There are $n$ critics numbered from $1$ to $n$ scheduled to watch the movie early, and each of them will watch it separately. After watching it, they will immediately give it a score from $0$ to $m$. Susan, the cinema owner, has carefully looked at every critic’s social media and already knows that the $i$th critic thinks the movie is worth a score of $a_ i$. However, the $i$th critic will not simply give the movie a score of $a_ i$ like you would expect, because they also take into account the scores that the other critics gave. Here is how they behave:

1. The first critic to arrive will be so happy that they are the first to review the movie that they will give it a score of $m$ regardless of their initial opinion.

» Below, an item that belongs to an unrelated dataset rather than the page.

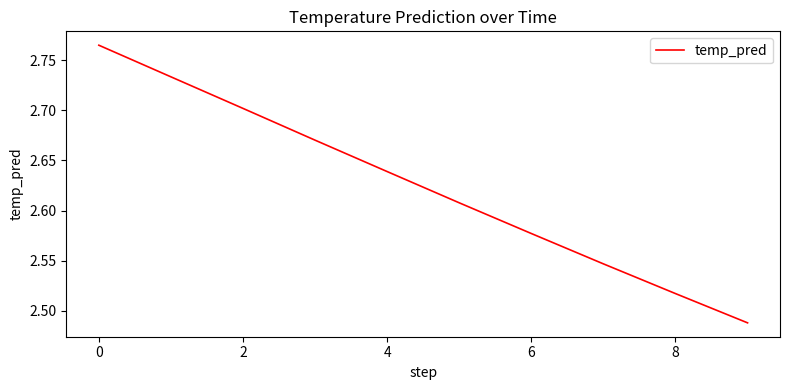

What is the difference between the maximum and minimum values?

0.3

2. Every subsequent critic will look at the average score given by the previous critics. If this number is smaller than or equal to the initial opinion $a_ i$ then the critic will give it a score of $m$, otherwise they will give it a $0$.

Susan thinks the critics’ behaviour is ridiculous. She has watched the movie, and it is clearly worth a score of exactly $k/n$ and nothing else! But Susan is the owner of the cinema, so she gets to decide in what order to invite the critics. Your task is to find a permutation of $1,2, \dots , n$ so that if the critics arrive in this order the average score will be exactly $k/n$.

Input

The first line of input contains three integers $n$, $m$ and $k$ ($1 \leq n \leq 2 \cdot 10^5$, $1 \leq m \leq 10^4$, $0 \leq k \leq n \cdot m$). The second line contains the $n$ integers $a_1, a_2, \ldots , a_ n$ ($0 \le a_ i \le m$ for each $i$), the $n$ critic scores as described above.

Output

If the critics can be ordered in such a way that the resulting average score is exactly $k/n$, then output $n$ integers $p_1, \ldots , p_ n$ ($1 \le p_ i \le n$), where $p_ i$ indicates that the $i$th critic to visit the cinema is the critic numbered $p_ i$. This list of integers should be a permutation such that the average score given by the critics is $k/n$. If there are multiple solutions any one will be accepted.

Otherwise, if there is no such way to order the critics, output “impossible”.

5 10 30
10 5 3 1 3

3 5 2 1 4 

5 5 20
5 3 3 3 3

impossible